At one point, DOE also created a Technology Transfer Ombudsman position, but it was short-lived. Then in FY 2015-2016, the DOE under President Obama quietly shifted funds from other programs to start up the Office of Technology Transitions (OTT). In its request for FY2017, DOE proposed to formally stand up the office as its own sub-agency. Congress declined. For FY2018, the Trump Administration’s asked for $7 million to put the OTT under the overall Departmental Administration Budget. Congress agreed and most recently appropriated $17.6 million to it for FY2021.
Now, the Biden Administration is asking for $19.5 million and wants OTT to stand on its own, as the Obama Administration requested. DOE claims the move is to “to increase transparency and reflect the need for multi-year funding.”

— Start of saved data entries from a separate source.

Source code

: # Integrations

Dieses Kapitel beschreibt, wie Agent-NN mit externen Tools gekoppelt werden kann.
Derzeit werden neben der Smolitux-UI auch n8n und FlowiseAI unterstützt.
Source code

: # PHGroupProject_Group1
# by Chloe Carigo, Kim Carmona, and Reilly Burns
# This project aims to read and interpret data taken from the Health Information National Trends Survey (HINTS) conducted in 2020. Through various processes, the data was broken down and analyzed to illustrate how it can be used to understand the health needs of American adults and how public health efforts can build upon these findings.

In the budget for FY2022, DOE also proposes creating the Office of Clean Energy Demonstrations (OCED) and requests $400 million for its first year. The office will offer competitive solicitations to companies to demonstrate new technologies with the intent of speeding their way to commercialization. What counts as “clean energy” is not clear. Nor is how the new OCED will differ from past DOE demonstration efforts. Notably, DOE spent billions of dollars trying to demonstrate carbon capture and sequestration technologies with little success. Other programs to demonstrate technologies like advanced nuclear reactors already exist throughout the DOE budget and have also met with mixed success. Throwing hundreds of millions of dollars into a new office is no guarantee that the private sector will adopt DOE-preferred technologies.

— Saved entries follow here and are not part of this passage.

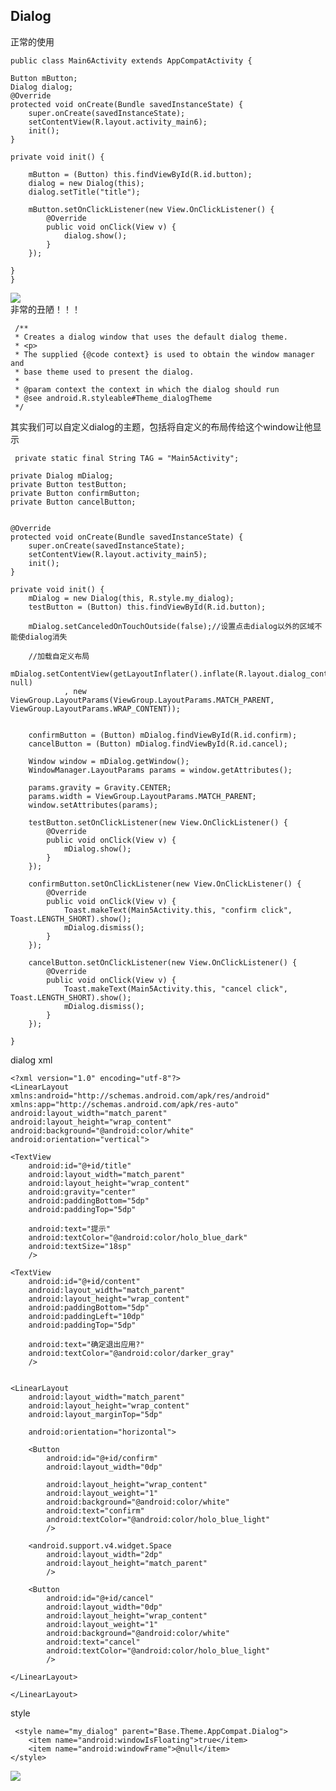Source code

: ## Dialog ##
正常的使用    

	public class Main6Activity extends AppCompatActivity {

    Button mButton;
    Dialog dialog;
    @Override
    protected void onCreate(Bundle savedInstanceState) {
        super.onCreate(savedInstanceState);
        setContentView(R.layout.activity_main6);
        init();
    }

    private void init() {

        mButton = (Button) this.findViewById(R.id.button);
        dialog = new Dialog(this);
        dialog.setTitle("title");

        mButton.setOnClickListener(new View.OnClickListener() {
            @Override
            public void onClick(View v) {
                dialog.show();
            }
        });

    }
	}

![](https://github.com/lijinxiong/note/blob/master/Android/img/Dialog及子类_01.gif)  
非常的丑陋！！！   
	
	 /**
     * Creates a dialog window that uses the default dialog theme.
     * <p>
     * The supplied {@code context} is used to obtain the window manager and
     * base theme used to present the dialog.
     *
     * @param context the context in which the dialog should run
     * @see android.R.styleable#Theme_dialogTheme
     */
其实我们可以自定义dialog的主题，包括将自定义的布局传给这个window让他显示  
		
	 private static final String TAG = "Main5Activity";

    private Dialog mDialog;
    private Button testButton;
    private Button confirmButton;
    private Button cancelButton;


    @Override
    protected void onCreate(Bundle savedInstanceState) {
        super.onCreate(savedInstanceState);
        setContentView(R.layout.activity_main5);
        init();
    }

    private void init() {
        mDialog = new Dialog(this, R.style.my_dialog);
        testButton = (Button) this.findViewById(R.id.button);

        mDialog.setCanceledOnTouchOutside(false);//设置点击dialog以外的区域不能使dialog消失

        //加载自定义布局
        mDialog.setContentView(getLayoutInflater().inflate(R.layout.dialog_content, null)
                , new ViewGroup.LayoutParams(ViewGroup.LayoutParams.MATCH_PARENT, ViewGroup.LayoutParams.WRAP_CONTENT));


        confirmButton = (Button) mDialog.findViewById(R.id.confirm);
        cancelButton = (Button) mDialog.findViewById(R.id.cancel);

        Window window = mDialog.getWindow();
        WindowManager.LayoutParams params = window.getAttributes();

        params.gravity = Gravity.CENTER;
        params.width = ViewGroup.LayoutParams.MATCH_PARENT;
        window.setAttributes(params);

        testButton.setOnClickListener(new View.OnClickListener() {
            @Override
            public void onClick(View v) {
                mDialog.show();
            }
        });

        confirmButton.setOnClickListener(new View.OnClickListener() {
            @Override
            public void onClick(View v) {
                Toast.makeText(Main5Activity.this, "confirm click", Toast.LENGTH_SHORT).show();
                mDialog.dismiss();
            }
        });

        cancelButton.setOnClickListener(new View.OnClickListener() {
            @Override
            public void onClick(View v) {
                Toast.makeText(Main5Activity.this, "cancel click", Toast.LENGTH_SHORT).show();
                mDialog.dismiss();
            }
        });

    }
dialog xml

	<?xml version="1.0" encoding="utf-8"?>
	<LinearLayout
    xmlns:android="http://schemas.android.com/apk/res/android"
    xmlns:app="http://schemas.android.com/apk/res-auto"
    android:layout_width="match_parent"
    android:layout_height="wrap_content"
    android:background="@android:color/white"
    android:orientation="vertical">

    <TextView
        android:id="@+id/title"
        android:layout_width="match_parent"
        android:layout_height="wrap_content"
        android:gravity="center"
        android:paddingBottom="5dp"
        android:paddingTop="5dp"

        android:text="提示"
        android:textColor="@android:color/holo_blue_dark"
        android:textSize="18sp"
        />

    <TextView
        android:id="@+id/content"
        android:layout_width="match_parent"
        android:layout_height="wrap_content"
        android:paddingBottom="5dp"
        android:paddingLeft="10dp"
        android:paddingTop="5dp"

        android:text="确定退出应用?"
        android:textColor="@android:color/darker_gray"
        />


    <LinearLayout
        android:layout_width="match_parent"
        android:layout_height="wrap_content"
        android:layout_marginTop="5dp"

        android:orientation="horizontal">

        <Button
            android:id="@+id/confirm"
            android:layout_width="0dp"

            android:layout_height="wrap_content"
            android:layout_weight="1"
            android:background="@android:color/white"
            android:text="confirm"
            android:textColor="@android:color/holo_blue_light"
            />

        <android.support.v4.widget.Space
            android:layout_width="2dp"
            android:layout_height="match_parent"
            />

        <Button
            android:id="@+id/cancel"
            android:layout_width="0dp"
            android:layout_height="wrap_content"
            android:layout_weight="1"
            android:background="@android:color/white"
            android:text="cancel"
            android:textColor="@android:color/holo_blue_light"
            />

    </LinearLayout>

	</LinearLayout>  
style  
	
	 <style name="my_dialog" parent="Base.Theme.AppCompat.Dialog">
        <item name="android:windowIsFloating">true</item>
        <item name="android:windowFrame">@null</item>
    </style>
![](https://github.com/lijinxiong/note/blob/master/Android/img/Dialog及子类_02.gif)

Lastly, the DOE requests $200 million to create a new Advanced Research Project Agency – Climate (ARPA-C). After the Defense Advanced Research Project Agency (DARPA) gained notoriety by developing the precursor to the modern internet, policymakers became increasingly sympathetic to new ARPAs and their funding. Congress created ARPA-E (for Energy) in 2007. Now, the Biden Administration wants to create several new ARPAs including ARPA-C. The goal, like the other new programs mentioned here, is to help commercialize technology. According to the request, it will “address research activities that encompass more than energy emissions.”